For a presentation I was doing at Swinburne today I prepared an example using a Swinburne Graduate Certificate of Engineering, a course marketed as professional development and therefore likely to have sufficient link to the student’s current employment to be deductible.

I assumed that the student was currently earning $75,000 a year, giving them a tax rate of 32.5% plus the 1.5% Medicare levy. I assumed they would take out a FEE-HELP loan and then repay it to claim the 5% bonus for voluntary repayments. As figure 1 shows, the two measures substantially reduce the effective cost of the course to the student.

Figure 1: Effective cost of course under current arrangements
swin 1

As figure 2 shows, with just a $2,000 tax deduction and abolition of the repayment bonus the effective cost of the course to the student increases by more than 50%, from $6,600 to $10,100.

Figure 2: Effective cost of course under proposed arrangements
swin 2

There are interesting conceptual issues here.
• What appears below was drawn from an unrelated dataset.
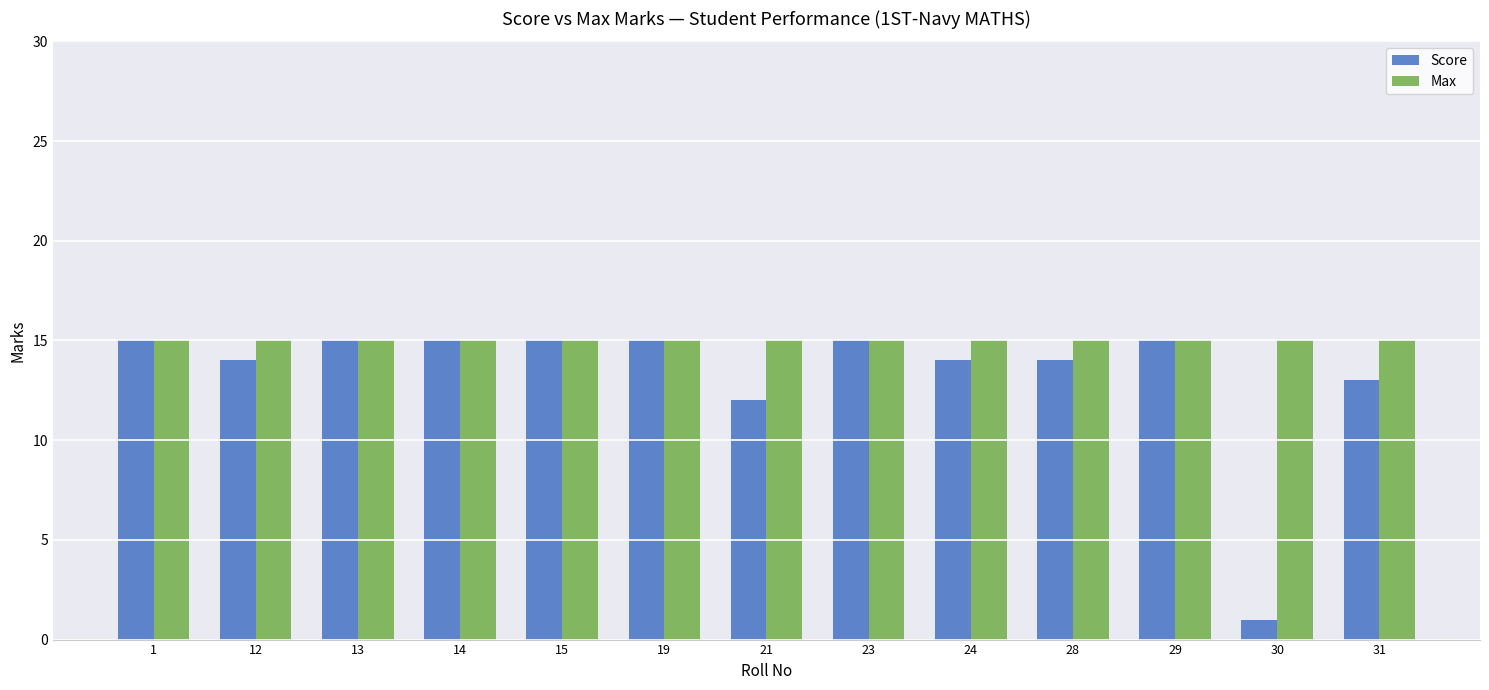

What is the sum of the Score values at 31 and 12?

27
The tax system is already biased against human capital investment, as students cannot claim a tax deduction for their investment in their future salaried earning power, though they could if they bought a range of physical assets to produce trading profits.

For undergraduates, arguably the public subsidy and the HELP loan scheme removes any bias against human capital investment. Most undergraduates cannot get easy access to other forms of capital. But in the largely full-fee postgraduate market many students would have alternative investments for the available cash.
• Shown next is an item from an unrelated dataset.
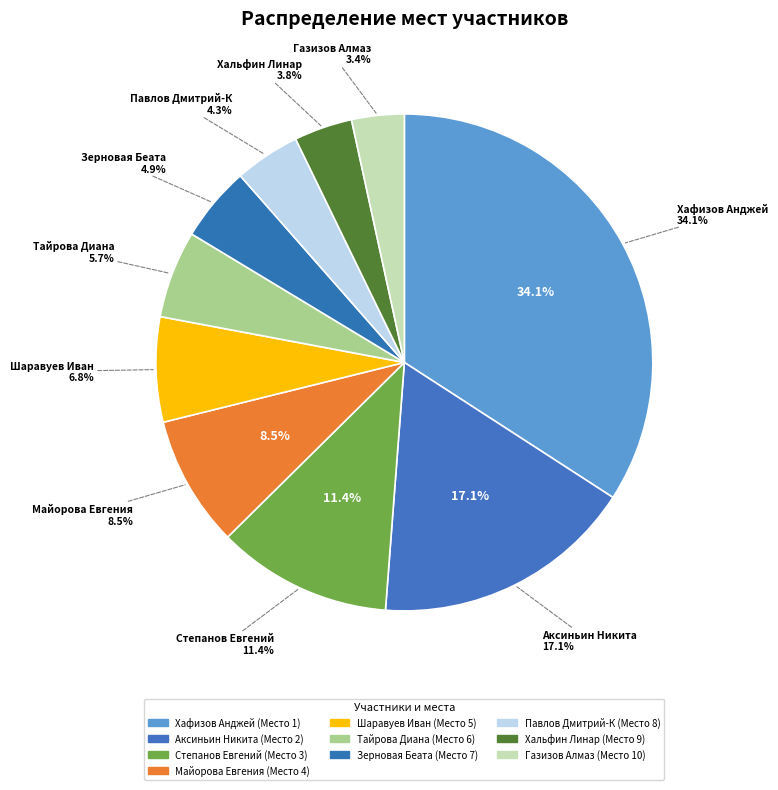

Is it true that Аксиньин Никита is 13% of the pie?

False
There are complications in the argument. It is not always easy to distinguish ‘consumption’ and ‘investment’ higher education. It doesn’t seem quite right that with tax deductions the effective cost of course is much higher for someone on a 15% marginal tax rate than someone on a 45% tax rate. In a book I wrote a decade ago, I thought that maybe flat-rate subsidies were less distortionary than tax deductions.

I’m still not entirely sure how to deal with this issue. But we should watch enrolments in postgraduate courses very carefully.
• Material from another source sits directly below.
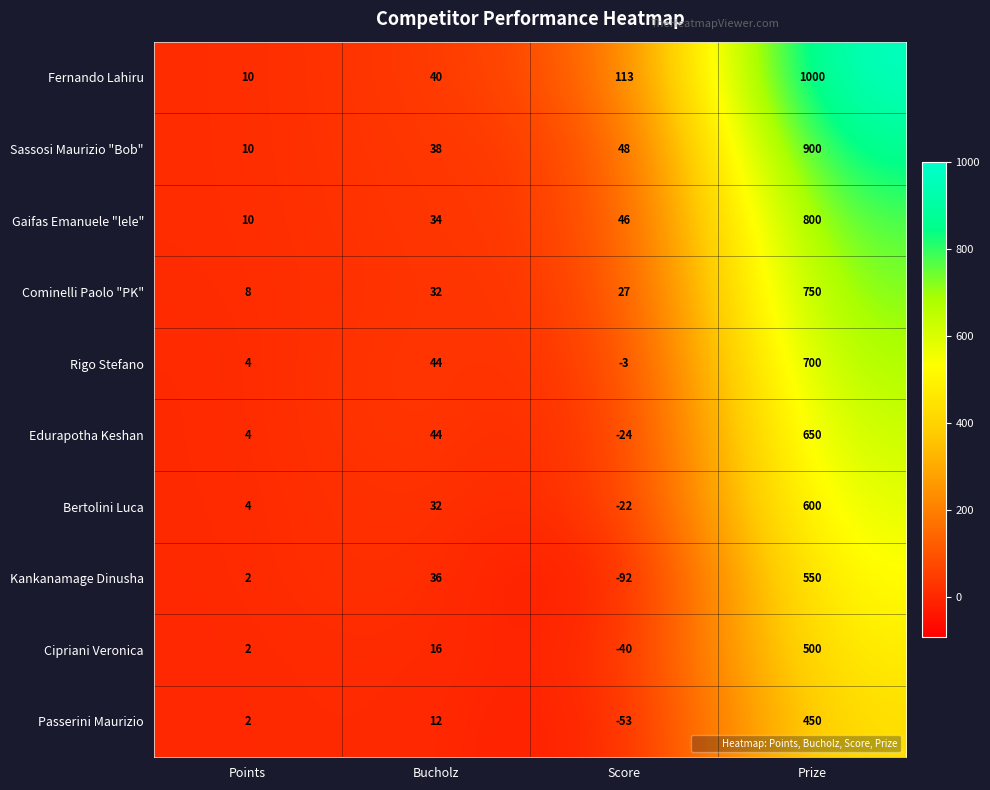

Is it true that Gaifas Emanuele "lele" equals 10 at Points?

True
Uni VCs should take some blame for consequences of latest cuts

Well so much for the Universities Australia campaign for increased public funding of higher education, with another half-page ad in today’s Weekend Australian. The government has announced a new wave of higher education spending cuts.

As usual with these weekend announcements there is not much detail available, and not all the numbers make sense to me on current information. For universities, the main impact will come from ‘efficiency dividends’ of 2% in 2014 and 1.25% in 2015. This will be the first cut to nominal per undergraduate student funding since the Dawkins reforms 20 years ago. [Mookster makes the point below that after indexation there will not be a year-on-year reduction, though I am anticipating that there will be a reduction to Commonwealth contribution amounts in the Act.]

Reducing public funding to higher education is not in itself problematic. But arbitrary changes to the prices universities receive for reasons which have nothing to do with higher education (funding Gonski is the claimed reason in this case) are not easily justifiable. In a more market-based system, we could see whether students would rather put up with cuts or pay more to maintain current services.

This outcomes highlights the political failure of the Universities Australia process that led to their current policy document. By maintaining an exclusive focus on public funding rather than building a political case for more fee deregulation they were always taking a big risk. The idea that a $5 million university advertising campaign could alter the political calculation that there are more votes in schools and health was always pretty fanciful. And so it has again proved to be, even sooner than I thought.

The reality here is that there are vice-chancellors who would rather undermine the services they can provide than concede an ideological point about student charges. They should take some of the blame for the problems these cuts will cause.